Remember what I told about the tubing on your ADA glass tubes, be extra careful and I would just use the ADA clear tubing...By the way, great looking tank so far, can't wait to see it planted! You got it kid, keep up the great work.
farebox


----------



## RWalleyTX (Apr 17, 2011)

yup i hear ya I will use them in the future but for now i will use the eheim tubing. It is metric just the same as the ada but i'll have to deal with the green. Thanks for the comments everyone


----------



## RWalleyTX (Apr 17, 2011)

Im so glad to be in texas I got adg a couple hours away! but i do wish they would move to san antonio. haha


----------



## Ben. (Mar 29, 2011)

Pictures!


----------



## RWalleyTX (Apr 17, 2011)

moved the right rock and shifted things slightly. what do you think better worse? sorry glass is really dirty


----------



## gringostar9 (Oct 11, 2010)

I'd raise the front left rock just like you had it before and call it a day. It looks fantastic.


----------



## RWalleyTX (Apr 17, 2011)

thanks gringostar


----------



## RWalleyTX (Apr 17, 2011)

ok this is my scape...I am now wondering what to plant other than HC. Maybe dwarf hairgrass towards the back maybe a bit around the rocks? I wont be able to scape til next week sometime but I figure I get some ideas


----------



## lexbomb (May 23, 2011)

Hc, riccia and glosso in patches and dwarf hairgrass in the corners and in the gasps of the rocks would look awsome


----------



## RWalleyTX (Apr 17, 2011)

hc is planted im going to cross my fingers on the DRY START


----------



## Lil' Swimz$ (Jul 24, 2010)

Interesting scape! I feel like the front/left rock could be a bit closer to the main rock.

more pics!


----------



## Buff Daddy (Oct 19, 2010)

RWalleyTX said:


> hc is planted im going to cross my fingers on the DRY START


Awesome layout! Lets see the dry-planted hc, por favor...


----------



## bigboij (Jul 24, 2009)

looking good but you may want too look into building a egg crate under tray/support to keep your slopes, i have never seen an good ol pile of soil, slope last more than a few months. They all go flat no matter how much ground cover you start on it to try and keep it before filling.

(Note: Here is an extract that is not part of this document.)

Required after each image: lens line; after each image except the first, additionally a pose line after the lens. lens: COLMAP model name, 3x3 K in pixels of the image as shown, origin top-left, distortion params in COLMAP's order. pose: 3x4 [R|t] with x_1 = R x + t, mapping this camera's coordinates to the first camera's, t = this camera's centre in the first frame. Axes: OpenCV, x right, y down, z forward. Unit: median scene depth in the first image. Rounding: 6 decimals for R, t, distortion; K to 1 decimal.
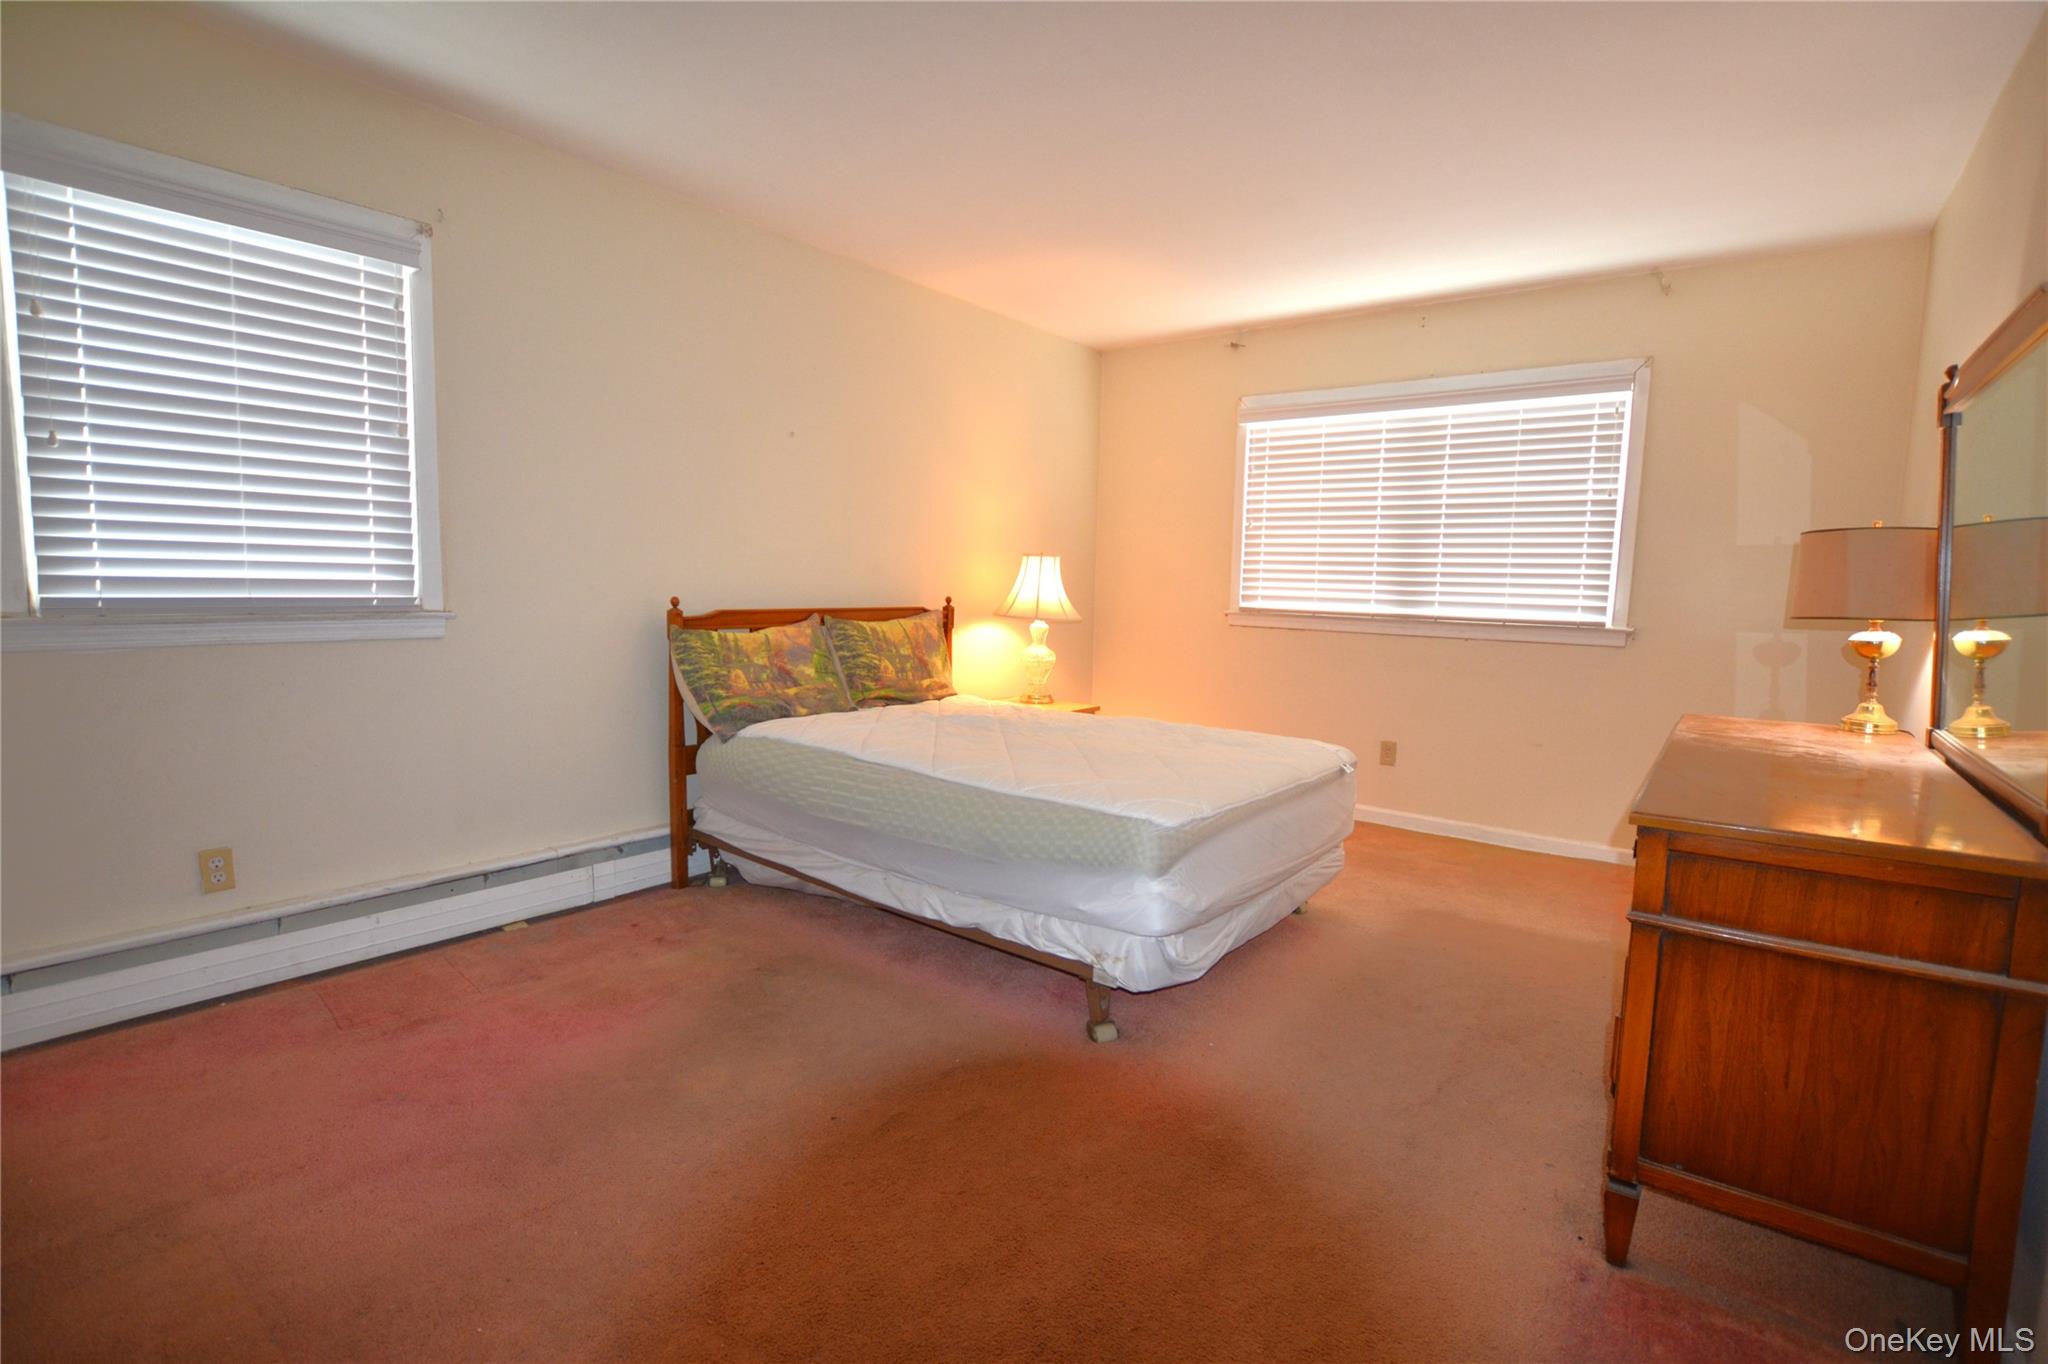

some people use egg crate, cut and glued into shape to keep the soil in place, ive seen other use stones under the soil to make little terraces to pile the soil on to keep in place.


just passing it on, cause its much easier to put in place before you get to far into the start


----------



## RWalleyTX (Apr 17, 2011)

yea i am going t just cross my fingers I dont want to mess around with egg crate


----------



## Couesfanatic (Sep 28, 2009)

Any updates?


----------



## Francis Xavier (Oct 8, 2008)

We've made som pretty insane slopes with our layouts, never had to use egg crate. Don't even worry about it.


----------



## Aphyosemion (Oct 15, 2004)

The last pic looks almost perfect to me, except that front center rock. I don't know, it sticks up so far that it is distracting and seems to detract from the look of a valley in the middle. I would lay that one down so it doesn't decrease the whole looking up a valley thing.
Man, I wish I could buy an ADA Mini-M!! I have 2 little nanos that came from like, Walmart or something, complete with huge globs of sealant at the corners. Someday I'll get one of those myself a Mini-M though.


----------



## RWalleyTX (Apr 17, 2011)

updates later today thanks for your interest


----------



## sampster5000 (Oct 30, 2010)

Lookin good! Glad to see more people from San Antonio into planted tanks. Come into Alamo Aquatics sometime and we'll talk plants


----------